Emerging Illinois Social Science Standards Require Paradigm Shift for Teaching and Learning

by Shawn Healy, PhD, Civic Learning Scholar

Yesterday, the Illinois Civics team, in partnership with members of the Illinois Social Science Standards Task Force (see p.3), presented a daylong workshop for K-12 teachers at the West Cook Regional Service Center on emerging state standards. It was remarkably well attended. In fact, we were oversubscribed and stretched into three different rooms. A subsequent workshop was scheduled there for next month and is already at capacity.

We take this as a sign that there is significant demand in the field for additional support with standards implementation that transcend the new course requirement, and our team is strategizing with the Illinois State Board of Education on a collaboration that spans the state and K-12 spectrum. Stay tuned for additional details in the weeks and months ahead.

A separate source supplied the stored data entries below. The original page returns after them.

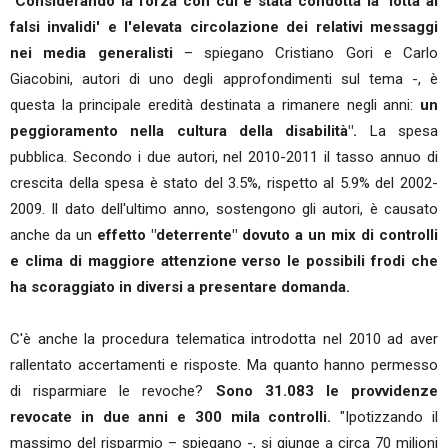
"Considerando la forza con cui è stata condotta la ‘lotta ai
falsi invalidi' e l'elevata circolazione dei relativi messaggi
nei media generalisti
– spiegano Cristiano Gori e Carlo
Giacobini, autori di uno degli approfondimenti sul tema -, è
questa la principale eredità destinata a rimanere negli anni:
un
peggioramento nella cultura della disabilità".
La spesa
pubblica. Secondo i due autori, nel 2010-2011 il tasso annuo di
crescita della spesa è stato del 3.5%, rispetto al 5.9% del 2002-
2009. Il dato dell'ultimo anno, sostengono gli autori, è causato
anche da un
effetto "deterrente" dovuto a un mix di controlli
e clima di maggiore attenzione verso le possibili frodi che
ha scoraggiato in diversi a presentare domanda.
C'è anche la procedura telematica introdotta nel 2010 ad aver
rallentato accertamenti e risposte. Ma quanto hanno permesso
di risparmiare le revoche?
Sono 31.083 le provvidenze
revocate in due anni e 300 mila controlli.
"Ipotizzando il
massimo del risparmio – spiegano -, si giunge a circa 70 milioni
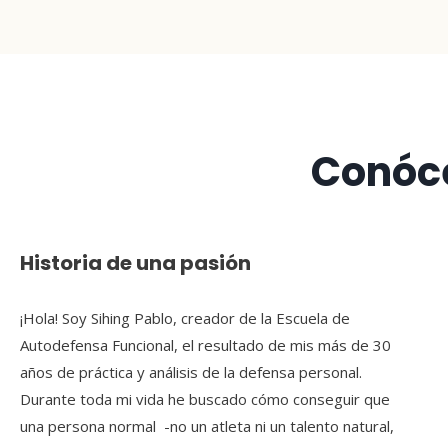
Conóc
Historia de una pasión
¡Hola! Soy Sihing Pablo, creador de la Escuela de
Autodefensa Funcional, el resultado de mis más de 30
años de práctica y análisis de la defensa personal.
Durante toda mi vida he buscado cómo conseguir que
una persona normal -no un atleta ni un talento natural,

My workshop assignment was to provide context for the standards’ development, and I began by making the case for civic learning, which lies at the heart of the C3 Framework’s inquiry arc embedded in the standards. Most of our work to date has been with high school teachers, so in preparation for the presentation, I analyzed data from the 2014 National Assessment of Educational Progress in Civics administered to 8th graders.

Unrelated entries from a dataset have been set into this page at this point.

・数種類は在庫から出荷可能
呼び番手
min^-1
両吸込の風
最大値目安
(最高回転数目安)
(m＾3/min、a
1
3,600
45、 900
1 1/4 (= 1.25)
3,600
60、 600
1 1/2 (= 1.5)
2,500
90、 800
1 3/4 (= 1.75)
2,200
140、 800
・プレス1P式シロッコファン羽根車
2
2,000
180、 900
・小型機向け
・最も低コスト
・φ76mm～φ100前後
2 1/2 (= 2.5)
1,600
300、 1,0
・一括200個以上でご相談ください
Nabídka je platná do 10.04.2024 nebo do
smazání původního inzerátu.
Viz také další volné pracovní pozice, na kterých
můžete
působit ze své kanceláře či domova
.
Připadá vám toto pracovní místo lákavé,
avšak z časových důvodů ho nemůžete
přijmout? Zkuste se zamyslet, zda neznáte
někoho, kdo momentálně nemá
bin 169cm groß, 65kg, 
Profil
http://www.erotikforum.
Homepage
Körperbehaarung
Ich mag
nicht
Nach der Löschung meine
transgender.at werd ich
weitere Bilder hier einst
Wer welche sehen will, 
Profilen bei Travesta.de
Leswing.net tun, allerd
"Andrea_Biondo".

The standards require a paradigm shift from teacher-dominated to student-centered instruction, and the NAEP results underline the value of this proposition. For example, while reading from a textbook had little impact on students’ civic knowledge and skills, usage of primary documents moved the needle significantly, maxing out at daily dosages (see below).

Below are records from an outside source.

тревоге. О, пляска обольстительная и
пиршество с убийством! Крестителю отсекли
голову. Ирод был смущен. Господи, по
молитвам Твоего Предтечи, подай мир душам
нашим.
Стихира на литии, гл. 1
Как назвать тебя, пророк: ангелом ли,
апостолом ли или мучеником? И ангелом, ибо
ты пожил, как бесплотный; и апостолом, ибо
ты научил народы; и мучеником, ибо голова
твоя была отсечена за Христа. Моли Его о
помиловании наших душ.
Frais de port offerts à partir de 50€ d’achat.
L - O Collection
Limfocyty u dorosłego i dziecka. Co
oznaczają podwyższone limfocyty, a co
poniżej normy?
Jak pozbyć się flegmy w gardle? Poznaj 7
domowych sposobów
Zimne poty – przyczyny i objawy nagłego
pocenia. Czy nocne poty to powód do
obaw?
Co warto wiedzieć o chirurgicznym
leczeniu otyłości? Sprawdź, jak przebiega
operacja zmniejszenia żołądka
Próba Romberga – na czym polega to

Monthly to weekly current events discussions also proved effective, as did periodic debate and panel discussions. The same was true for role plays, mock trials, and dramas.

The evidence is firmly in our corner, but students taking the test suggested that these practices are all too rare, and in the cases of current events discussions and simulations, decreasing in frequency.

Moving forward, our challenge is to further unpack these new standards with educators and work with them to align current practices and curriculum. There is also a demonstrable need to identify and create curriculum that meets the new standards, later scaffolding it with teachers in the trenches for classroom use.

I was asked by one attendee during my presentation about how long teachers and schools should expect standards implementation to take. A specific answer was elusive, but as is true with implementation of the civics course, we view this is a multi-year process. At its center will be continued engagement with educators and responsiveness to their identified needs. It’s fair to say that we “put points on the board” towards this end yesterday.